━━ THE DATA

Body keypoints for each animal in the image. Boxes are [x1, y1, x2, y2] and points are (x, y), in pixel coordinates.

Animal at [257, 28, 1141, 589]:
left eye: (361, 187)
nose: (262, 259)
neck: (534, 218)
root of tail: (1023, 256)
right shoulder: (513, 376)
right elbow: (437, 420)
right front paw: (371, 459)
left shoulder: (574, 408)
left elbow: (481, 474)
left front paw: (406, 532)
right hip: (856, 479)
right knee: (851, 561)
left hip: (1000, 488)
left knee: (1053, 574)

━━━━
━━ THE DATA

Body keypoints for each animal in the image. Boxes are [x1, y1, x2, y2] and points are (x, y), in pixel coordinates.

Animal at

━━━━

WHAT THE TASK ASKS -> In the listing above, find the line containing "left shoulder: (574, 408)" and the line containing "left knee: (1053, 574)", then repeat those two lines and everything between them exactly.

ANSWER SECTION ->
left shoulder: (574, 408)
left elbow: (481, 474)
left front paw: (406, 532)
right hip: (856, 479)
right knee: (851, 561)
left hip: (1000, 488)
left knee: (1053, 574)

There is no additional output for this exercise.